Reproduce every line of text in the records below word for word, omitting the pictures.
═══ Entries shown
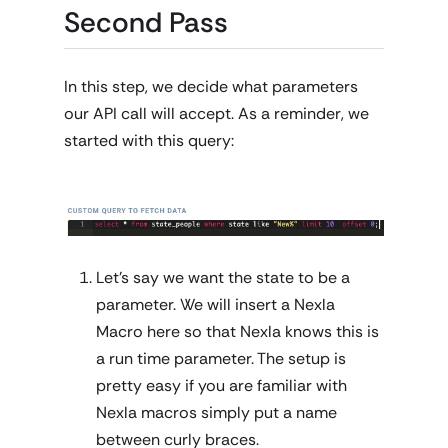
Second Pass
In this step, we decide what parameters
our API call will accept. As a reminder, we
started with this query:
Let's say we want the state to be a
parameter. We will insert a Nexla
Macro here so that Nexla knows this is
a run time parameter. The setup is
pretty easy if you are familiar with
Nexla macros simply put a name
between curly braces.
══════
- Answer to the problem:
Second Pass
In this step, we decide what parameters
our API call will accept. As a reminder, we
started with this query:
Let's say we want the state to be a
parameter. We will insert a Nexla
Macro here so that Nexla knows this is
a run time parameter. The setup is
pretty easy if you are familiar with
Nexla macros simply put a name
between curly braces.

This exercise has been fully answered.